The ultimate stamp of approval wielded by the art world is a solo exhibition in New York. Young artists hunger for that baptism with all the adolescent passion of a forbidden love. Conventional wisdom on how to go about achieving such a goal advises that, aside from being talented and tenacious, one must be willing to live in the Big Apple — starving the flesh off one’s bones to pay the shocking rents, groveling at the feet of gallery owners, and schmoozing at parties where the capricious chic will deign to weigh your fate (while savoring fancy hors d’oeuvres in Olympian fashion).
With his November opening at the John Elder Gallery in New York’s tree-lined Chelsea district, Asheville-by-way-of-Illinois wood sculptor Randy Shull will receive that stamp of approval for a third time — without having succumbed to the heartbreaks of the New York mythos.
Shull has trumped the starving-artist life by working his way toward the New York City scene step by step. Having exhibited all over the East Coast and in the Midwest, he then took his wares to what many artists simply call “The City” for his first solo exhibit in 1994, at the Franklin Parrasch Gallery (which now represents Shull), and followed that up with a return show the next year. The John Elder exhibition has, in a sense, come to Shull — a reward for his patience.
Swirling coffee in a paper cup as he leans against the front window of Zone one contemporary gallery, where his latest pieces — collectively titled “Legwork” — are currently on display, Shull explains his excitement about flying north for the John Elder opening. “It’s a validation to have a New York show, and it’s a lot of fun for me, because my work isn’t considered so avant garde up there,” he says. “To [get] the show, with the pieces pre-sold, put a lot of pressure on me to produce. But it’s a big ego boost, too.”
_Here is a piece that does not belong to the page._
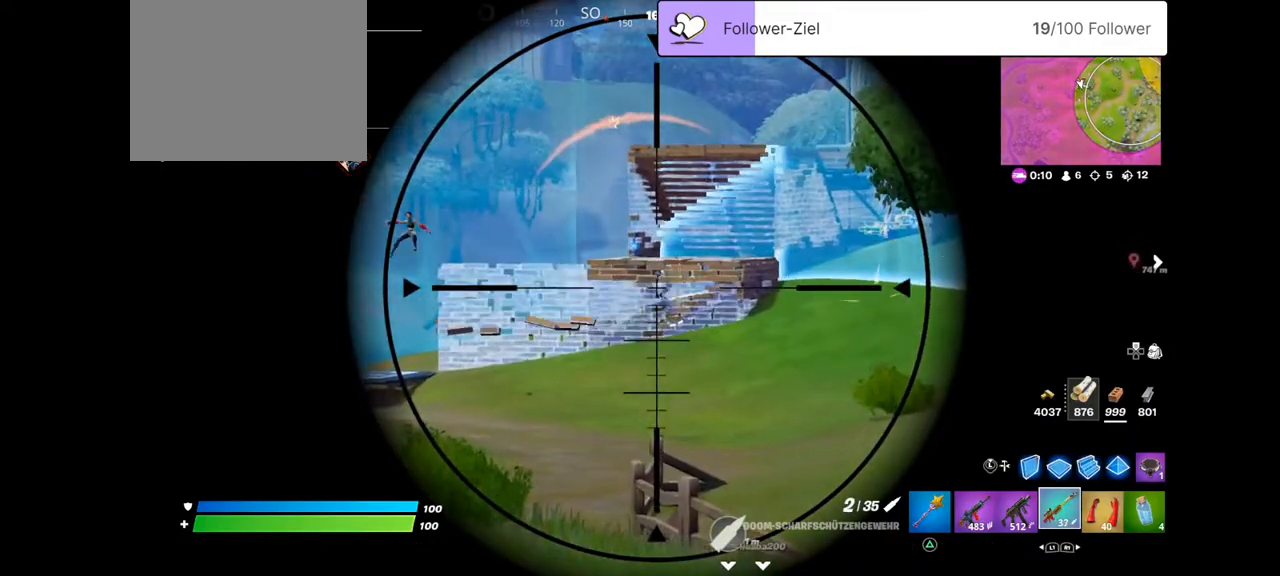
{"buttons": ["L2", "R2"], "left_stick": "center", "right_stick": "center", "events": [[179, "R2", "down"], [358, "R2", "up"], [430, "R2", "down"]]}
Despite the round, wire-framed eyeglasses of the serious artist, Shull exudes a disarming laissez faire attitude, as if he had accidentally stumbled into an extended vacation. But beneath that carefree cover is a man who has proven himself by unleashing his work upon gallery-goers at a prolific rate throughout the ’90s.
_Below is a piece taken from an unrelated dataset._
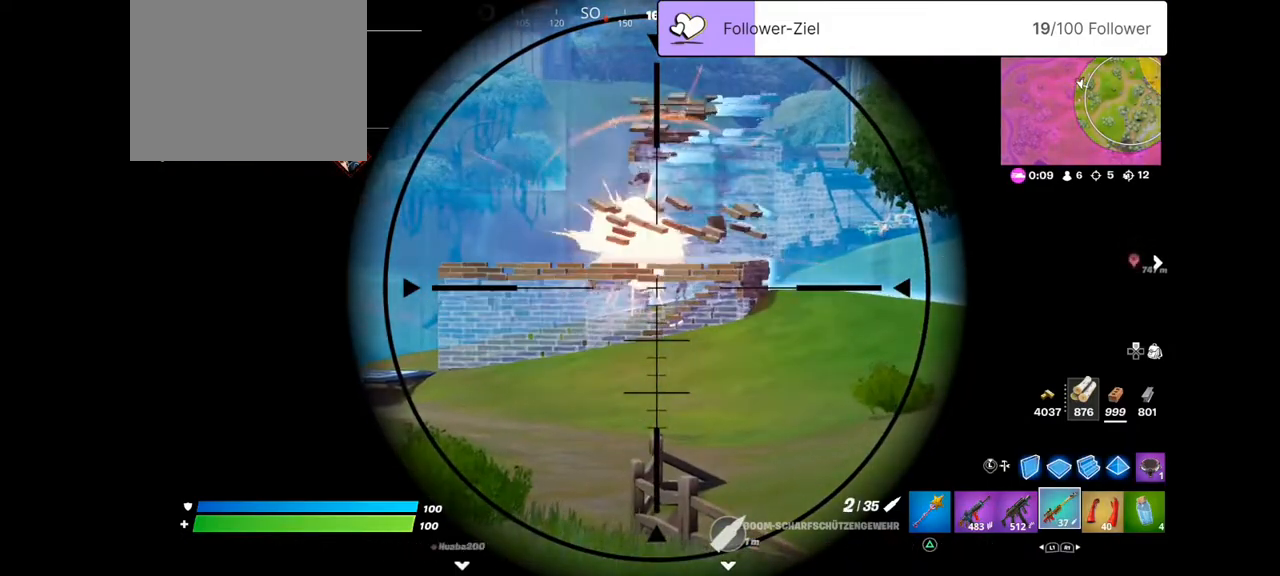
{"buttons": ["L2", "R2"], "left_stick": "down-left", "right_stick": "center", "events": [[36, "R2", "up"], [107, "R2", "down"], [215, "R2", "up"], [286, "R2", "down"], [358, "left_stick", "down-left"], [394, "R2", "up"], [501, "R2", "down"]]}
Shull — whose father is a carpenter and a woodcarver (and whose intricately carved basswood statuettes are displayed alongside his son’s work at Zone one) — has been working with wood since adolescence, much of which was spent at building sites with the elder Shull in the windswept town of Lincoln, Ill. He formally studied woodworking-as-art at the Rochester Institute of Technology, the University of Pennsylvania and, finally, the Penland School of Crafts. His work resides in the permanent collections of the American Crafts Museum of New York, the Brooklyn Museum, the High Museum of Art in Atlanta, and the Mint Museum in Charlotte (which featured Shull’s work in a solo show last fall). Shull’s resume lists three sojourns as artist-in-residence, three instructorships, and one adjunct professorship — all at some of the nation’s most respected crafts schools.
The “Legwork” exhibit showcases both Shull’s technical prowess and his humorous creativity. The colorful oval-and-crescent-shaped wall sculptures form a tight thematic spiral, all sibling configurations of a single concept: descending chair legs stretching toward the floor and small doors, behind which lurk the elder Shull’s exquisitely detailed, whimsical human-head figures. All the pieces’ wooden planes are bent in convex curves and bubble out from the wall, almost as if they were breathing.
“I think that wall art can [address] furniture design without being furniture,” Shull says, resting his newspaper and empty coffee cup on one of his sculptures as if it were a shelf — and eliciting curious stares from several gallery visitors.
In the center of the gallery sits a long dinner table, marked by thickly layered, opaque white paint. The chairs that surround the table are decorated with brightly colored, elaborately carved food sculptures, suspended within their backs. Between the two genres –the non-utilitarian wall art and the functional furniture, such as the dinner table and chairs — Shull hopes to generate magnetized questions.
“I hope that people will be able to make up their own questions and answers about my work,” he explains, as the sculpture behind him appears to pulse out from the wall toward the table, as if the two were scheming to switch places.